All messages or signals sent without wires must modulate a frequency somewhere in the electromagnetic spectrum. Unfortunately, only a small portion of the spectrum can be used in a practical manner—no one, after all, would want to receive a cell-phone call via X ray! This usable range, known as the radio-frequency spectrum, extends from about 3 kilohertz to 300 gigahertz, but even this span is further limited by physical and practical barriers.
Radio waves are attenuated by rain, fog, and even the water and oxygen molecules in the air. This attenuation increases significantly as the frequency increases. In fact, the atmosphere becomes almost opaque in the region right around the oxygen-molecule absorption lines (around 60 gigahertz). While communication is possible at frequencies greater than 60 gigahertz, the penalty is extreme in terms of higher power needs and equipment costs.
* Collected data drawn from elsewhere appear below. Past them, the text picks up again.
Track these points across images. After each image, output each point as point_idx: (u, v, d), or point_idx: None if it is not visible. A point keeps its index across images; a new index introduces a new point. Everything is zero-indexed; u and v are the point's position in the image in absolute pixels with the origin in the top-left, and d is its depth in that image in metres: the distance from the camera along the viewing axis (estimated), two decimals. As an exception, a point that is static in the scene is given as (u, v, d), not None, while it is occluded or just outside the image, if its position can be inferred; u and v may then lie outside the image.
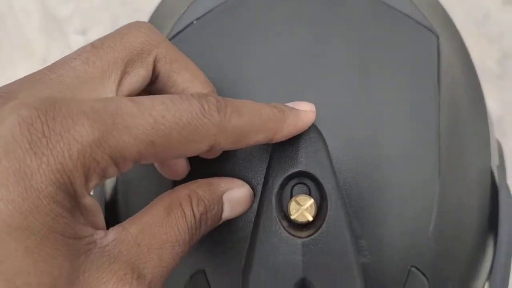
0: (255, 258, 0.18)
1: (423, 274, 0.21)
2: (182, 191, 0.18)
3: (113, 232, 0.16)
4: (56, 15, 0.91)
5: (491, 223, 0.25)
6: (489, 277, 0.25)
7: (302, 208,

The demand is greatest for spectrum below 3 gigahertz—the "beachfront property" of the spectrum-allocation world. Users of this frequency range can get by with smaller antennas and lower-power transmitters. Simpler equipment is obviously of great value to soldiers in foxholes and in aircraft, where mass and power needs are demanding—but it's also of great value to commercial cell-phone service providers. The ability to use smaller and simpler hardware is also important because the cost of putting a kilogram of equipment in orbit is tens of thousands of dollars.
Most of this prime real estate below 3 gigahertz has already been taken. Now, the challenge is how to prioritize and share this very limited and highly valuable resource.